Pubblichiamo un recente scambio epistolare tra due Viandanti. Non stiamo scivolando in una deriva autoreferenziale. È che spesso da questi scambi nascono delle idee, che vengono poi tradotte in pezzi da postare sul sito: ma questa volta si è preferito puntare direttamente sugli originali, perché si prestavano bene a mostrare come per venire alla luce le idee compiano talvolta strani giri. Non solo: più banalmente, ci sembra testimonino che pure attraverso la comunicazione digitale è possibile un confronto costruttivo. Con buona pace di Mc Luhan, non è sempre il mezzo a fare il messaggio. Qualche volta, se ai due capi del filo c’è gente che pensa con la propria testa, il mezzo rimane ciò che deve essere, uno strumento al servizio della conoscenza.

Diversamente idioti 02 Vincent-Munier-La-Panthere-des-neiges-est-un-hommage-a-la-Beaute

Niente scuse

di Vittorio, 27 ottobre

Diversamente idioti 02 Wilfred ThesigerCiao Paolo, ti scrivo anzitutto per ringraziarti di avermi procurato il bellissimo documentario su Vincent Munier e sulla sua caccia alle immagini del “Leopardo delle Nevi” (così si chiama, ma i francesi, vai a sapere perché, lo chiamano la Panthère des Neiges. Qui ci vorrebbe un consulto con un etologo di lingua francese, che sappia di cosa parliamo e che ci spieghi perché quello che noi – e Peter Matthiessen – chiamiamo leopardo, per loro è panthère). Grazie inoltre per avermi restituito l’autobiografia di Thesiger, che mi è sembrata si interessante come si dice, ma anche complessa come la vita che lui ha vissuto. Io, comunissimo mortale, ne ho letto solo una parte: le straordinarie esperienze raccontate ne La vita a modo mio mi hanno lasciato basito, ma anche intimorito dall’infi nità di luoghi e di persone a noi perfettamente sconosciuti, mai sentiti prima. Non che non sia abituato a leggere storie in paesi fuori dall’ordinario, anzi, sono la mia passione, ma Thesiger, che già mi aveva deliziato con Sabbie Arabe (Arab Sands) e con il meraviglioso Quando gli arabi vivevano sull’acqua (The Marsh Arab), in questa sua biografia mi fa smarrire in un universo troppo ignoto, soprattutto per la parte che si svolge in Eritrea, Abissinia, Dancalia, etc.

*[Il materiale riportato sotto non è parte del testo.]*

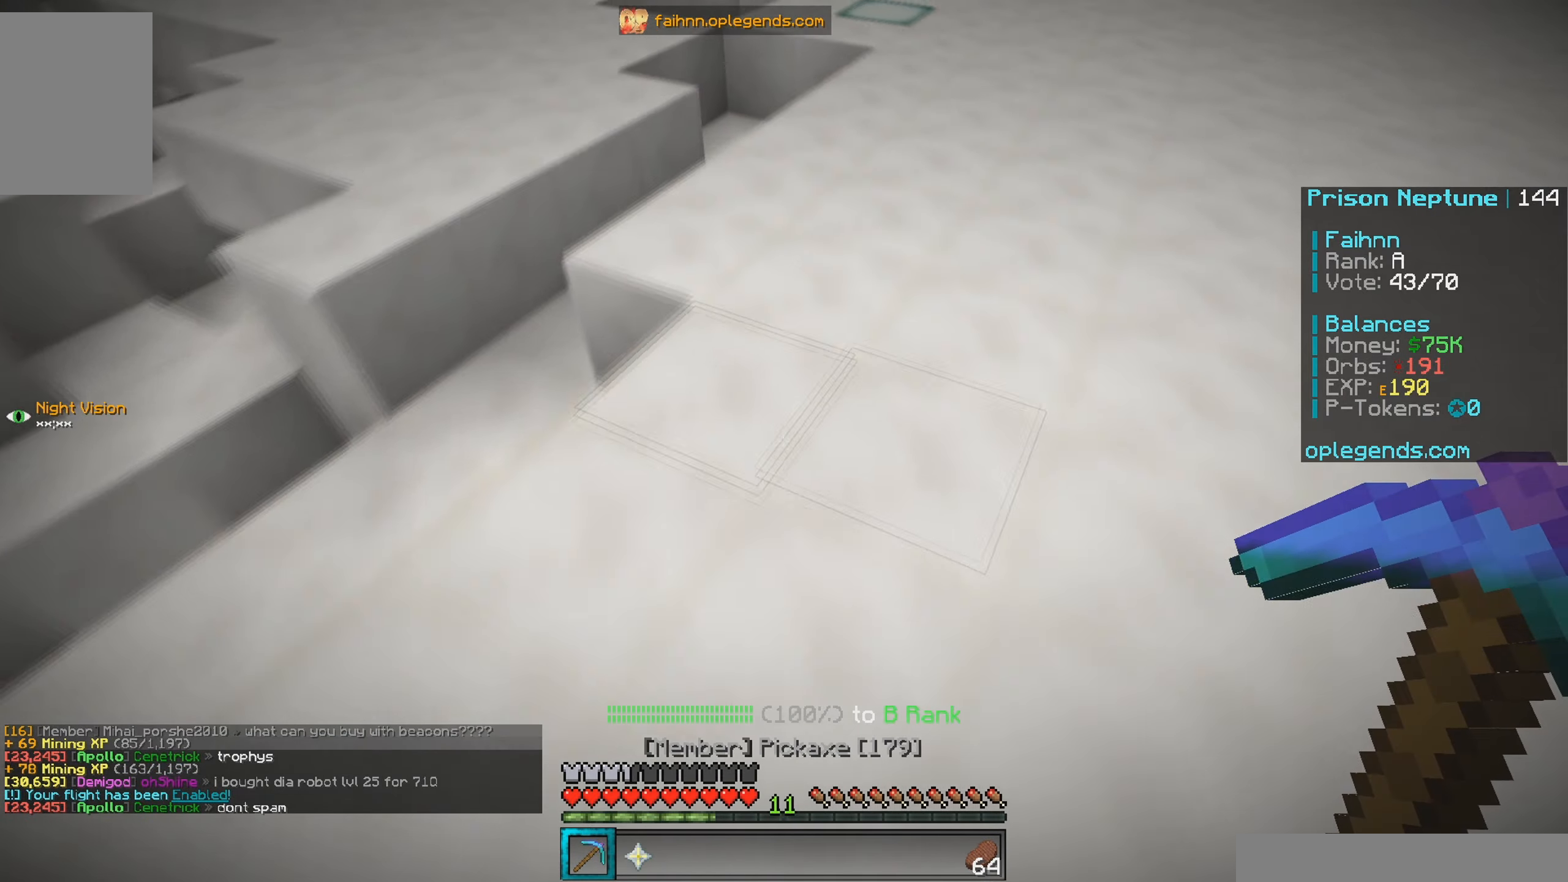
{"keys": ["a", "w"], "mouse": [], "events": []}
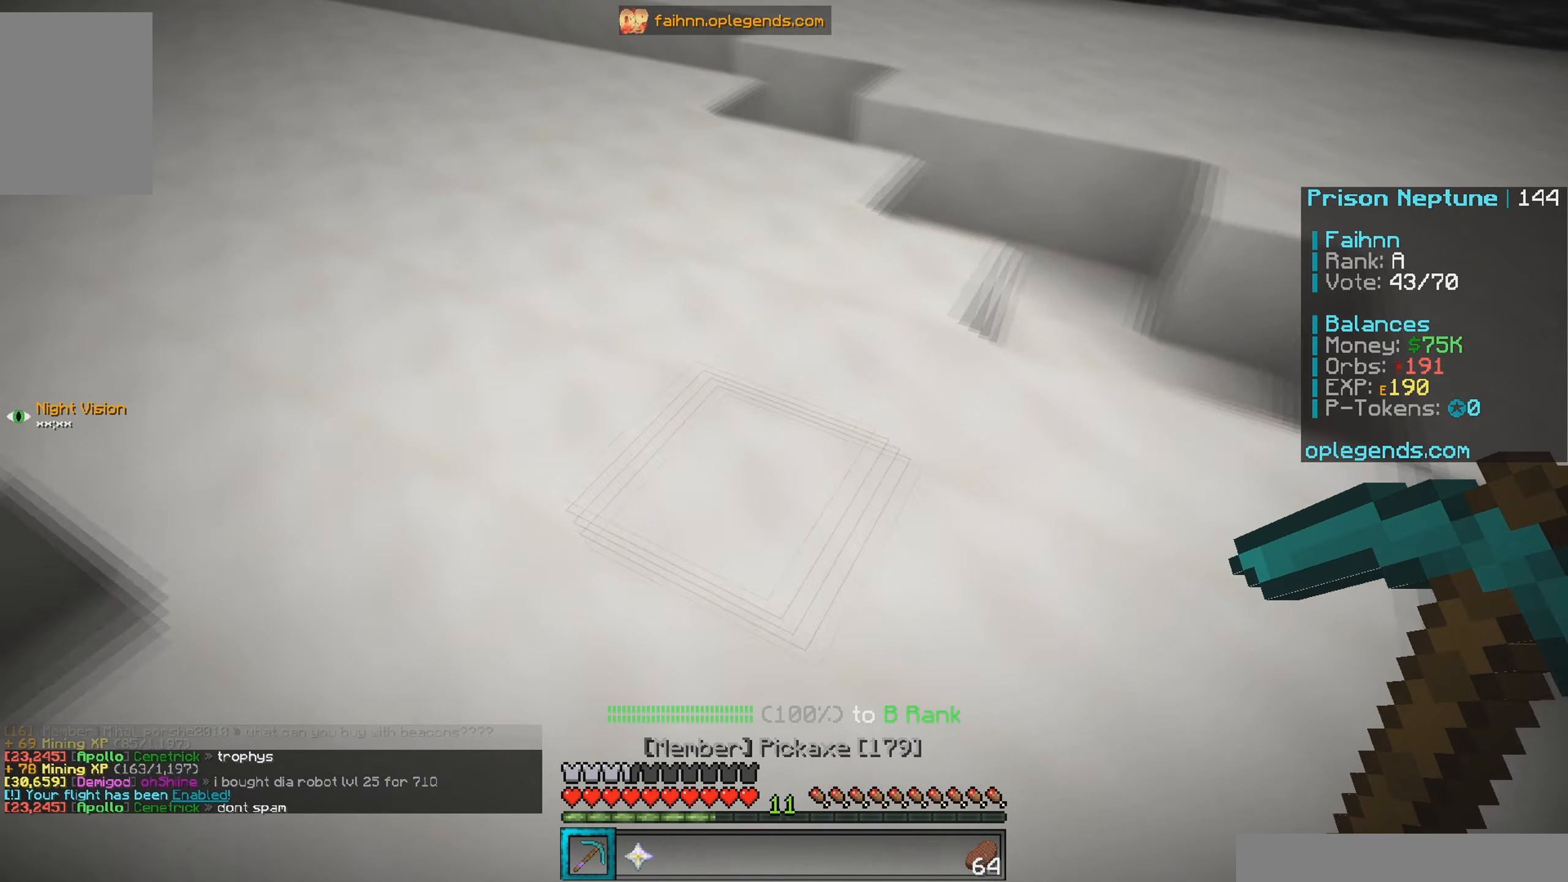
{"keys": ["a", "w"], "mouse": ["left"], "events": [[383, "mouse_left", "down"]]}
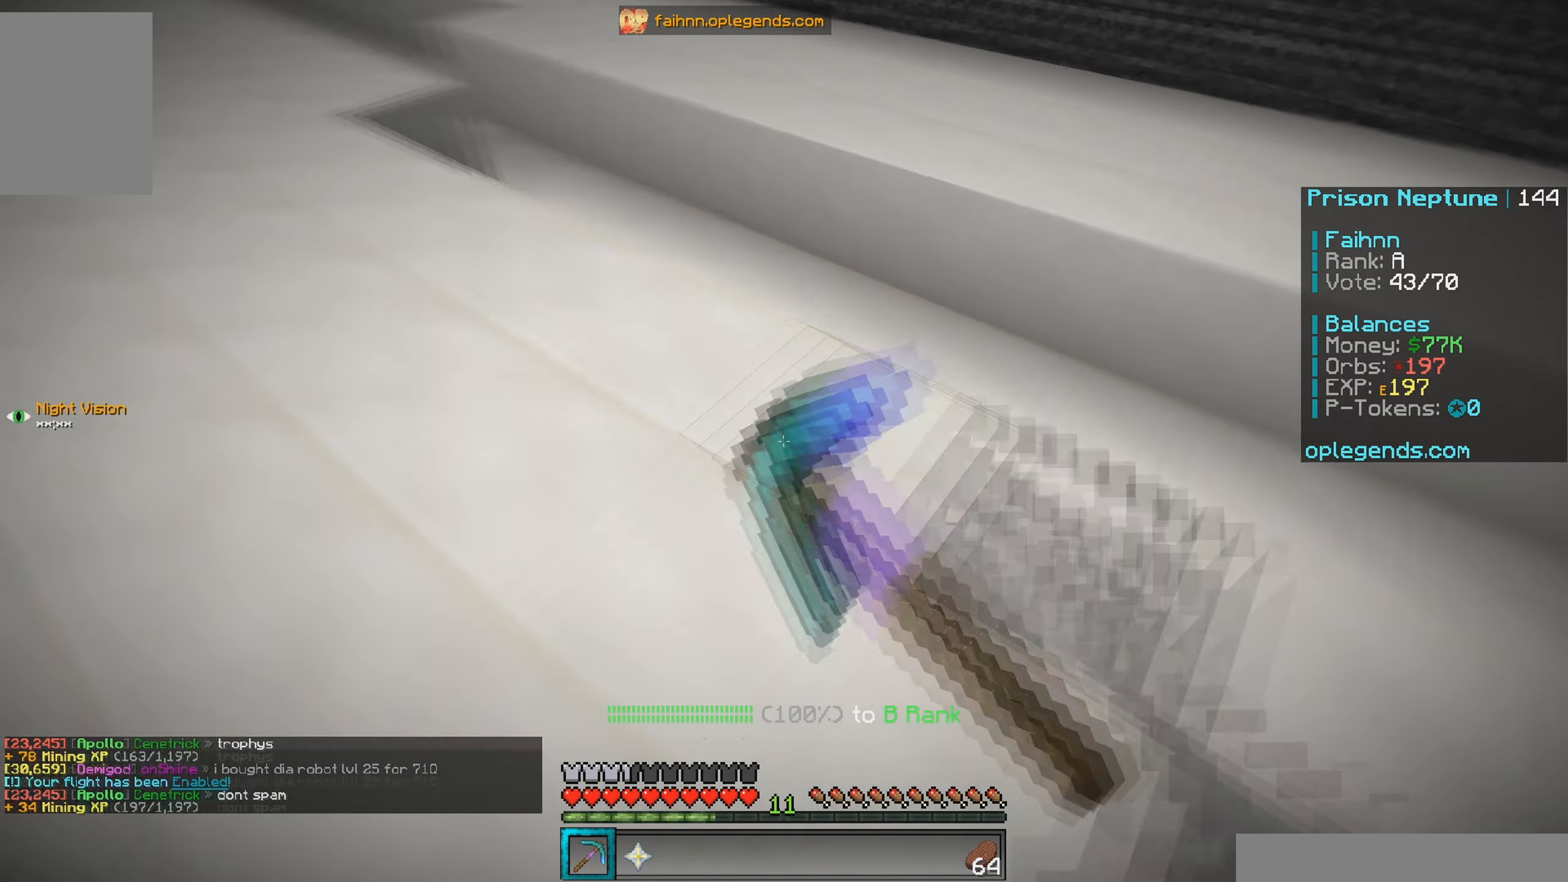
{"keys": ["a", "w"], "mouse": ["left"], "events": [[316, "mouse_left", "up"], [416, "mouse_left", "down"]]}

E poi, diciamolo, è grande anche nei suoi difetti, primo fra tutti la caccia grossa. Certo, erano altri tempi, ma leggere di stragi di animali oggi rari o quasi estinti mi lascia sbigottito, benché io non abbia mai fatto nulla per proteggerli, se non dedicare loro un amorevole pensiero, e coltivi un’innata repulsione verso le armi. Insomma, mi si perdoni ma non riesco a leggere questa biografia mettendomi nei panni dell’autore.

Vengo però al dunque, al motivo principale per cui ti scrivo. Come ricorderai, all’inizio del nostro ultimo viaggio in Grecia, già in volo tu leggevi un testo piuttosto pesante, che hai presto giustamente abbandonato (le scelte errate del paio di libri da portarsi in vacanza ci puniscono severamente). Hai poi recuperato con il libro di riserva, quel Nero. Storia di un colore, di Michel Pastoureau, che ti ha accompagnato per qualche giorno. Un gran bel libro, immagino, che non ho letto ma che riesco ad immaginare, perché ho apprezzato l’originalità e l’enorme cultura dell’autore in un’altra opera, nella quale sui colori fa una panoramica completa.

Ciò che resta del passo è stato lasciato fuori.